The second was so catastrophic that Lattimore — a guaranteed first rounder — slipped to the fourth round in the 2012 draft. After trying to rehab the knee for over two years, Lattimore called it quits without seeing a single snap. Due to his injury status, he didn’t collect his salary from the 49ers, but was awarded a $300,000 signing bonus. A cool two million for five years of work; not too bad for a kid now returning to college to finish his degree.

You could fill a book nobody would ever read with manipulative, draconian NCAA tactics and its practice of modern indentured servitude. The biggest problem with the organization and its supporters is that they have embraced the ultimate capitalist impulse — the commodification of its workforce.

When Lattimore retired on November 5, the university and his former head coach Steve Spurrier were lauded in the press for offering him a job with the program if he so chooses, citing the cherished memory of Lattimore’s bruising running style that made him so popular on campus.
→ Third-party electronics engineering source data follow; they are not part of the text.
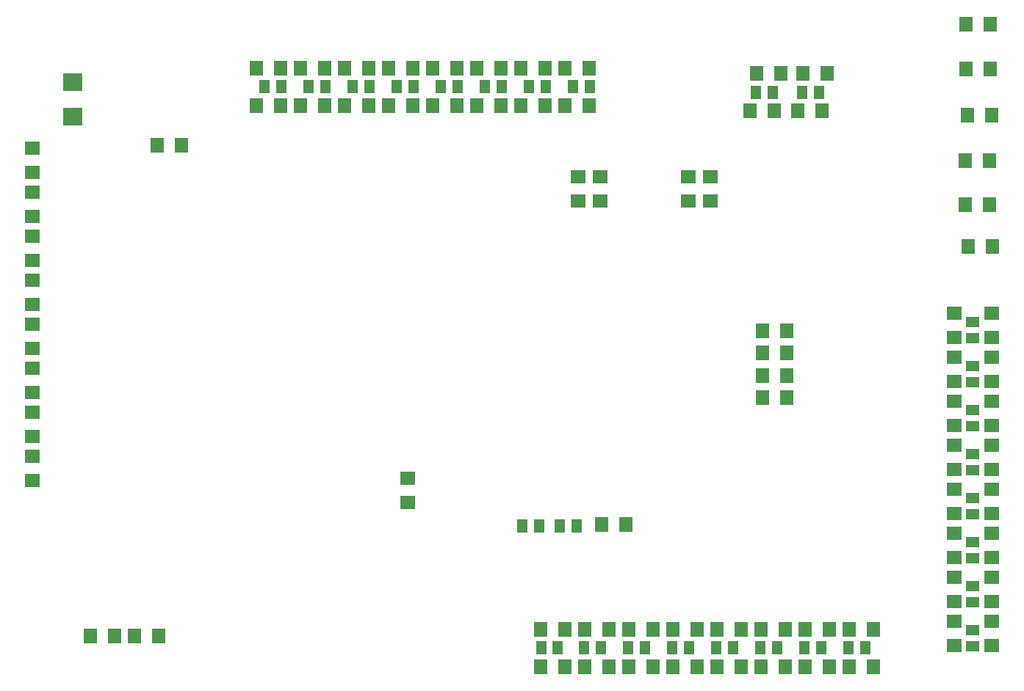
<source format=gtp>
G04 (created by PCBNEW-RS274X (2010-11-03 BZR 2592)-stable) date Sat 17 Mar 2012 17:18:43 COT*
G01*
G70*
G90*
%MOIN*%
G04 Gerber Fmt 3.4, Leading zero omitted, Abs format*
%FSLAX34Y34*%
G04 APERTURE LIST*
%ADD10C,0.006000*%
%ADD11R,0.063000X0.071000*%
%ADD12R,0.071000X0.063000*%
%ADD13R,0.051200X0.059000*%
%ADD14R,0.059000X0.051200*%
%ADD15R,0.090600X0.078700*%
G04 APERTURE END LIST*
G54D10*
G54D11*
X79000Y-24500D03*
X77900Y-24500D03*
X79000Y-26550D03*
X77900Y-26550D03*
X79050Y-28650D03*
X77950Y-28650D03*
X78950Y-30700D03*
X77850Y-30700D03*
X78950Y-32700D03*
X77850Y-32700D03*
X79100Y-34600D03*
X78000Y-34600D03*
G54D12*
X52550Y-46250D03*
X52550Y-45150D03*
G54D11*
X41200Y-30000D03*
X42300Y-30000D03*
X62450Y-47250D03*
X61350Y-47250D03*
G54D13*
X57775Y-47300D03*
X58525Y-47300D03*
X59475Y-47300D03*
X60225Y-47300D03*
G54D11*
X57700Y-28200D03*
X58800Y-28200D03*
X55700Y-26500D03*
X56800Y-26500D03*
X55700Y-28200D03*
X56800Y-28200D03*
X53700Y-26500D03*
X54800Y-26500D03*
X53700Y-28200D03*
X54800Y-28200D03*
X51700Y-26500D03*
X52800Y-26500D03*
X51700Y-28200D03*
X52800Y-28200D03*
X49700Y-26500D03*
X50800Y-26500D03*
X49700Y-28200D03*
X50800Y-28200D03*
X47700Y-26500D03*
X48800Y-26500D03*
X47700Y-28200D03*
X48800Y-28200D03*
X45700Y-26500D03*
X46800Y-26500D03*
X45700Y-28200D03*
X46800Y-28200D03*
G54D12*
X35525Y-31225D03*
X35525Y-30125D03*
X35525Y-33225D03*
X35525Y-32125D03*
X35525Y-35225D03*
X35525Y-34125D03*
X35525Y-37225D03*
X35525Y-36125D03*
X35525Y-39225D03*
X35525Y-38125D03*
X35525Y-41225D03*
X35525Y-40125D03*
X35525Y-43225D03*
X35525Y-42125D03*
G54D11*
X39250Y-52300D03*
X38150Y-52300D03*
X41250Y-52300D03*
X40150Y-52300D03*
X59700Y-53700D03*
X58600Y-53700D03*
X59700Y-52000D03*
X58600Y-52000D03*
X61700Y-53700D03*
X60600Y-53700D03*
X61700Y-52000D03*
X60600Y-52000D03*
X63700Y-53700D03*
X62600Y-53700D03*
X63700Y-52000D03*
X62600Y-52000D03*
X65700Y-53700D03*
X64600Y-53700D03*
X65700Y-52000D03*
X64600Y-52000D03*
X67700Y-53700D03*
X66600Y-53700D03*
X67700Y-52000D03*
X66600Y-52000D03*
X69700Y-53700D03*
X68600Y-53700D03*
X69700Y-52000D03*
X68600Y-52000D03*
X71700Y-53700D03*
X70600Y-53700D03*
X71700Y-52000D03*
X70600Y-52000D03*
X73700Y-53700D03*
X72600Y-53700D03*
X73700Y-52000D03*
X72600Y-52000D03*
X59700Y-26500D03*
X60800Y-26500D03*
X59700Y-28200D03*
X60800Y-28200D03*
X57700Y-26500D03*
X58800Y-26500D03*
G54D12*
X77350Y-37650D03*
X77350Y-38750D03*
X79050Y-37650D03*
X79050Y-38750D03*
X77350Y-39650D03*
X77350Y-40750D03*
X79050Y-39650D03*
X79050Y-40750D03*
X77350Y-41650D03*
X77350Y-42750D03*
X79050Y-41650D03*
X79050Y-42750D03*
X77350Y-43650D03*
X77350Y-44750D03*
X79050Y-43650D03*
X79050Y-44750D03*
X77350Y-45650D03*
X77350Y-46750D03*
X79050Y-45650D03*
X79050Y-46750D03*
X77350Y-47650D03*
X77350Y-48750D03*
X79050Y-47650D03*
X79050Y-48750D03*
X77350Y-49650D03*
X77350Y-50750D03*
X79050Y-49650D03*
X79050Y-50750D03*
X77350Y-51650D03*
X77350Y-52750D03*
X79050Y-51650D03*
X79050Y-52750D03*
X35525Y-45225D03*
X35525Y-44125D03*
G54D13*
X52075Y-27350D03*
X52825Y-27350D03*
X50075Y-27350D03*
X50825Y-27350D03*
X48075Y-27350D03*
X48825Y-27350D03*
X46075Y-27350D03*
X46825Y-27350D03*
G54D14*
X78200Y-52025D03*
X78200Y-52775D03*
X78200Y-50025D03*
X78200Y-50775D03*
X78200Y-48025D03*
X78200Y-48775D03*
X78200Y-46025D03*
X78200Y-46775D03*
X78200Y-44025D03*
X78200Y-44775D03*
X78200Y-42025D03*
X78200Y-42775D03*
X78200Y-40025D03*
X78200Y-40775D03*
X78200Y-38025D03*
X78200Y-38775D03*
G54D13*
X54075Y-27350D03*
X54825Y-27350D03*
X56075Y-27350D03*
X56825Y-27350D03*
X58075Y-27350D03*
X58825Y-27350D03*
X60075Y-27350D03*
X60825Y-27350D03*
X73325Y-52850D03*
X72575Y-52850D03*
X71325Y-52850D03*
X70575Y-52850D03*
X69325Y-52850D03*
X68575Y-52850D03*
X67325Y-52850D03*
X66575Y-52850D03*
X65325Y-52850D03*
X64575Y-52850D03*
X63325Y-52850D03*
X62575Y-52850D03*
X61325Y-52850D03*
X60575Y-52850D03*
X59375Y-52850D03*
X58625Y-52850D03*
G54D12*
X60300Y-32550D03*
X60300Y-31450D03*
X61300Y-32550D03*
X61300Y-31450D03*
X65300Y-32550D03*
X65300Y-31450D03*
X66300Y-32550D03*
X66300Y-31450D03*
G54D11*
X69200Y-28450D03*
X68100Y-28450D03*
X69500Y-26750D03*
X68400Y-26750D03*
X71375Y-28450D03*
X70275Y-28450D03*
X71600Y-26750D03*
X70500Y-26750D03*
G54D13*
X68375Y-27600D03*
X69125Y-27600D03*
X70475Y-27600D03*
X71225Y-27600D03*
G54D11*
X68650Y-38425D03*
X69750Y-38425D03*
X68650Y-39425D03*
X69750Y-39425D03*
X68650Y-40475D03*
X69750Y-40475D03*
X68650Y-41475D03*
X69750Y-41475D03*
G54D15*
X37350Y-28716D03*
X37350Y-27134D03*
M02*

</source>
But how noble is a program that drives its athletes to their collapse while hiding behind the nebulous curtain of amateurism?

Supporters of the NCAA have a rote response to charges of exploitation: a) nobody told these kids to play football and b) they get a free education out of the experience. But these arguments simply deflects from the severe inequalities innate to the system.

Consider the University of South Carolina before Lattimore’s arrival. In the five years that Spurrier was head coach before Lattimore, the program never won more than eight games. USC was considered a fallback option by college recruits who failed to make it into the bigger programs and divisional powerhouses — Alabama, Georgia, Florida.

After Lattimore, the team immediately vaulted into National Championship consideration. Quality recruits rolled in, sales of Lattimore’s jersey (with his number but no name) at $60-a-pop skyrocketed.

Williams-Brice Stadium was renovated and Spurrier’s income jumped from $1.75 million to $4 million annually in a five year time span (2009-2014). All this occurred while Lattimore was the team’s thoroughbred, carrying the ball up to 40 times a game. Everybody involved makes money except those creating the product.

Athletics have never been about the individual players — they’re eminently replaceable cogs in a machine. As fans, we’ve become conditioned to ignore the very real human costs of gladiatorial sports. We are far too desensitized to catastrophic injuries that bring games to screeching halts before the player is removed from the field and the important stuff continues. We don’t see the hours, weeks, and months of rehab, or the persistent pain that shadows athletes throughout the rest of their lives.

So why do we adamantly substantiate the NCAA’s absurd claim to amateurism, reverting to talking about tuition and living costs? Consider that in many sports leagues, there is a union mandated minimum salary — $420,000 per year for a rookie in the NFL, a compensation that reflects the dangers of the sport and the limited lifetime earning potential of athletes.

For a college system that is every bit as profitable, is a $40,000 annual ‘salary’ (in terms of cost covering) a sufficient repayment for the sweat, equity, and hazards these athletes invest and experience? Not in the least.